Mittagessen: Es gibt Butterbrote
Nachmittags:
Ich arbeite bis 15.30 Uhr, um 17 Uhr findet in Düsseldorf eine Demo statt, zu der ich gehe. Um 16 Uhr hole ich dann die Kinder von Schule und Kita.
Um kurz vor 17 Uhr kommt der Mann heute nach Hause. Normalerweise kommt er zwischen 19-20 Uhr nach Hause und bringt dann die Kinder ins Bett. Heute soll er sie am Nachmittag betreuen und ist auch für das Erstellen des Abenbrotes zuständig.
Mütter-Solidarität
Die Schwägerin ruft im Laufe des Vormittags an, sie muss mit ihrem jüngsten spontan zum Arzt. Nichts ernstes, aber es muss, Ob ich ihre Große mit von der Schule abholen und zu Hause mit meinen Kindern spielen lassen kann? Klar, kann ich. Wir helfen uns gegenseitig und letztens waren meine Kinder ständig bei ihr. Ich bin dran. Bei dem strömenden Regen lasse ich die Kinder auch lieber zu Hause und gehe alleine zur Demo.
Da muss der Mann heute spontan mit 3 Kindern klar kommen. Das ist für ihn nicht das erste Mal.
Auf der Demo
Leicht verspätet komme ich auf der Demo an. Ich hab den Mann noch Einkaufen geschickt, weil ich nicht dazu gekommen bin. Darum kam er etwas verspätet.
„Wir sind gemeinsam stark“. Die Demo zum Frauenkampftag in Düsseldorf ist klein aber fein. Trotz Regen ziehen hier rund 150 Menschen mit Polizeieskorte über die Kö bis zum Landtag. Kleiner als in Hamburg oder Berlin, aber wir sind hier!
Abends:
Nach einer kleinen Irrfahrt mit den Öffis durch Düsseldorf komme ich zu Hause an. Das Abendessen ist schon fast zu Ende, die Kinder beginnen langsam ihr abendliches Durchdrehen. Der Mann übernimmt die Schicht im Badezimmer und ich räume den Tisch ab.
Fazit Weltfrauentag – Ein Tag ohne mich
Der Tag war heute ein Tag mit mir, weil ich die Kinder morgens mit dem Mann gemeinsam für Schule und Kita fertig gemacht habe und sie nachmittags abgeholt habe. Außerdem habe ich gearbeitet.
Als Selbständige kann ich nicht auf einen Arbeitstag und somit auf das Honorar verzichten, der Mann als vollzeit Selbständiger ebensowenig. Ein Streik würde uns vorallem selbst treffen.
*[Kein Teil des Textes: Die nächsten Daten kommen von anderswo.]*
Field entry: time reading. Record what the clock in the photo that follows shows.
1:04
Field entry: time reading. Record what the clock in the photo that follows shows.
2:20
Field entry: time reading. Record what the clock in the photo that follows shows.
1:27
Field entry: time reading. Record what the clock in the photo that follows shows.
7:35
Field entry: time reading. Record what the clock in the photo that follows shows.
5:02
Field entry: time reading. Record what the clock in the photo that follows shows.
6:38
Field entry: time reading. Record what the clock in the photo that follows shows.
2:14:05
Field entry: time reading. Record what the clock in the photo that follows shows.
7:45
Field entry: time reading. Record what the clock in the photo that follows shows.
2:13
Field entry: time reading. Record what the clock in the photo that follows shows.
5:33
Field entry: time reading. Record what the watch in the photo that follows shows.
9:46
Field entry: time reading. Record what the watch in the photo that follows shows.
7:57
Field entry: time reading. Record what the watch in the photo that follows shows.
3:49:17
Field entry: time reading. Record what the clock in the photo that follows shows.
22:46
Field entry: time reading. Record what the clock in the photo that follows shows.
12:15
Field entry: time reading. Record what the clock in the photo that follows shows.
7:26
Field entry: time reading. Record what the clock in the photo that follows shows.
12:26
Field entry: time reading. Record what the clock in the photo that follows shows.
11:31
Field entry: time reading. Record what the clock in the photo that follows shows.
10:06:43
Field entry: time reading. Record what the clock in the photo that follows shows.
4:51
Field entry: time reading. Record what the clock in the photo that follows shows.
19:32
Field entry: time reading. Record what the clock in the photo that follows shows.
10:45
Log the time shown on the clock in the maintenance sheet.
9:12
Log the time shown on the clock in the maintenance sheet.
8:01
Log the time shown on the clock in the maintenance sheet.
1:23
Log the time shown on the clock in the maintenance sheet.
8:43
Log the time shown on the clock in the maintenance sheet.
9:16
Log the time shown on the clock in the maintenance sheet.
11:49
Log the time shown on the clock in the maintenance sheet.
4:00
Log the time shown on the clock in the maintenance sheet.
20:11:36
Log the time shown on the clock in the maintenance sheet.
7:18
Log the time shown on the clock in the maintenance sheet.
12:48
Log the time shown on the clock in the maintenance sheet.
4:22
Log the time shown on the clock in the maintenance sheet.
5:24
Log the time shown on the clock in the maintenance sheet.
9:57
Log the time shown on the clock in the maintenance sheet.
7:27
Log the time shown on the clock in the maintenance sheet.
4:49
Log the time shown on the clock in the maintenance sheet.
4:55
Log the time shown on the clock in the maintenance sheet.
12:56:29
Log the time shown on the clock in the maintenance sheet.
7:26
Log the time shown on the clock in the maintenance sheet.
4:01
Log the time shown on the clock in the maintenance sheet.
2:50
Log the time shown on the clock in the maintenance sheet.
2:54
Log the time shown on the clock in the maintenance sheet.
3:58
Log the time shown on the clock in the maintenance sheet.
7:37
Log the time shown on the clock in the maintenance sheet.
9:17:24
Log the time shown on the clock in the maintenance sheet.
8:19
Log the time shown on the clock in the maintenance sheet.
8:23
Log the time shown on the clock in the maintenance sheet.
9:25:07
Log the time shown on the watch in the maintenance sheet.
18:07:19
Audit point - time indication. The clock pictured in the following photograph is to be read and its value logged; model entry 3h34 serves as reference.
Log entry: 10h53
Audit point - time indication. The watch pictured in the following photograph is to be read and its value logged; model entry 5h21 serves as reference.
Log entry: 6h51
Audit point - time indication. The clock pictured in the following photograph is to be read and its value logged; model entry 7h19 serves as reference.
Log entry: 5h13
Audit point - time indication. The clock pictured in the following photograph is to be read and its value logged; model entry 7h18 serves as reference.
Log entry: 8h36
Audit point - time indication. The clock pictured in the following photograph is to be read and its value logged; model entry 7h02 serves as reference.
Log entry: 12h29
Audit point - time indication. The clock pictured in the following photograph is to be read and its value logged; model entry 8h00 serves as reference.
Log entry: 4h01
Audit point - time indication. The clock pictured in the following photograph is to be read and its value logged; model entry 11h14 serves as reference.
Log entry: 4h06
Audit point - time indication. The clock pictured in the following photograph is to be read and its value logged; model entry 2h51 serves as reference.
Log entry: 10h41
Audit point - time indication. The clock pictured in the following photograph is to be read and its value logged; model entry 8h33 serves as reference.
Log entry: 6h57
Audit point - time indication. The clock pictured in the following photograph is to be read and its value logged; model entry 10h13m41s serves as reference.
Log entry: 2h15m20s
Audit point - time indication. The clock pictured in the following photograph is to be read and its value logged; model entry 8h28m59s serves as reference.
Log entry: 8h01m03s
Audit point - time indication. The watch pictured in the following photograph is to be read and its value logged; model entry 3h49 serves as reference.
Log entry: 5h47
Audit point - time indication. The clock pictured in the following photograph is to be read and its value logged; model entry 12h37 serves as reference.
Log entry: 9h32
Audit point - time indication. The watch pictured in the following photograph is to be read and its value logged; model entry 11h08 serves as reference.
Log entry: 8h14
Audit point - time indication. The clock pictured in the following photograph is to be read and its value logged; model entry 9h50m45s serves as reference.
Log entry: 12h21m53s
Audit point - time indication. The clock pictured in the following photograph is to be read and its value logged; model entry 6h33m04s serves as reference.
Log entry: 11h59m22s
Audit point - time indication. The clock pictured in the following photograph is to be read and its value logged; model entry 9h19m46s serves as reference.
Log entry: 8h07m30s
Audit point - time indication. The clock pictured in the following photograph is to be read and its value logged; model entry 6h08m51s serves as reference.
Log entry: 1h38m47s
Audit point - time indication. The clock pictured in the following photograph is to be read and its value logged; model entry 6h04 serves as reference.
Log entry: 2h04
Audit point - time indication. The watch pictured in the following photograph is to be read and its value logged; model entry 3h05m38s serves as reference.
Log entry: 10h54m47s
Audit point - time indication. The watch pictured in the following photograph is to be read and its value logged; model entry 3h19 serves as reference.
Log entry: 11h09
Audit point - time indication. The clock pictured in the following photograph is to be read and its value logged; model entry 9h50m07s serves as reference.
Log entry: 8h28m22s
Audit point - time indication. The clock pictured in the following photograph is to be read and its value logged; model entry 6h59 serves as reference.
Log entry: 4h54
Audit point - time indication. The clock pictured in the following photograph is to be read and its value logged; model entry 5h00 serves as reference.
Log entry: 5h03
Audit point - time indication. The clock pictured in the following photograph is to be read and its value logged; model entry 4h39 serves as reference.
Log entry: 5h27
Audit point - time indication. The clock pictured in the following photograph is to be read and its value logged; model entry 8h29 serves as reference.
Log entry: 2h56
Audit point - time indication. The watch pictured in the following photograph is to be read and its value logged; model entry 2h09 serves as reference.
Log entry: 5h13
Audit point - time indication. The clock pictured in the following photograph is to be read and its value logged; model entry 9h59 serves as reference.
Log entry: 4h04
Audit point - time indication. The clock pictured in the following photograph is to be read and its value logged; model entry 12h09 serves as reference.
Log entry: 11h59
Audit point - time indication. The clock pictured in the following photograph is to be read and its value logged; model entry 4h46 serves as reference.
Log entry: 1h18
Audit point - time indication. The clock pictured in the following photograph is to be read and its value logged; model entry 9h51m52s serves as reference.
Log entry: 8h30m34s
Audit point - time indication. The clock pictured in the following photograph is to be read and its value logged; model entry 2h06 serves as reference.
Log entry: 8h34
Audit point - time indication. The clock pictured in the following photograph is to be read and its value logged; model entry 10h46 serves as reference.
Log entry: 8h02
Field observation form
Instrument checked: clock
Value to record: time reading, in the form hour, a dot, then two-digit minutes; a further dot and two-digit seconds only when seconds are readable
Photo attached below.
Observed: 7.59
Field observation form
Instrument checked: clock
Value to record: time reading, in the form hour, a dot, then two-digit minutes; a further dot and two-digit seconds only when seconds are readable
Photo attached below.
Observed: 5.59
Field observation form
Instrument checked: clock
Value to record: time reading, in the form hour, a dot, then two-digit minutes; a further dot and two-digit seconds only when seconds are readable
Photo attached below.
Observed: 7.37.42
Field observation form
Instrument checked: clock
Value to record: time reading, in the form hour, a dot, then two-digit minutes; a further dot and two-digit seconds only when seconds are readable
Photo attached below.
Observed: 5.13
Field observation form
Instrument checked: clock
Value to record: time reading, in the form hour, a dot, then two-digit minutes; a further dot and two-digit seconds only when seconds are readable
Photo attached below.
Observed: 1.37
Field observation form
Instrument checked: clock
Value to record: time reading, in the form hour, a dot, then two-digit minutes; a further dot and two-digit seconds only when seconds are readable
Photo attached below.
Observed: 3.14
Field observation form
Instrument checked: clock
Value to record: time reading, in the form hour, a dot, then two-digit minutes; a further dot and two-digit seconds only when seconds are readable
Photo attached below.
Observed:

Für die Demo ist der Mann extra früher nach Hause gekommen. Die paar Nachmittags- und Abendstunden ist der Mann natürlich problemlos zurecht gekommen. Allerdings musste ich ihm mitteilen, dass wir ein paar Lebensmittel brauchen, die er bitte kaufen sollte und ich habe die Organisation mit Besuchskind etc. übernommen. Das ist Teil meines Jobs, das liegt ganz klassisch bei mir. Ich bin die, die nachmittags immer da ist und somit für die Sozialkontakte der Kinder und der Eltern ihrer Freunde zuständig ist.
Der Mann hatte mir auch angeboten, komplett streiken zu können. Dann hätte er komplett gemacht, in der Schulzeit von zu Hause aus gearbeitet und dann die Nachmittags- und Abendschicht von mir übernommen. Da kein Kundentermin an stand (er ist ebenfalls selbständig) wäre das möglich gewesen. Da ich aber keine weiteren Termine hatte und die Demo erst ab 17 Uhr angesetzt war, habe ich darauf verzichtet.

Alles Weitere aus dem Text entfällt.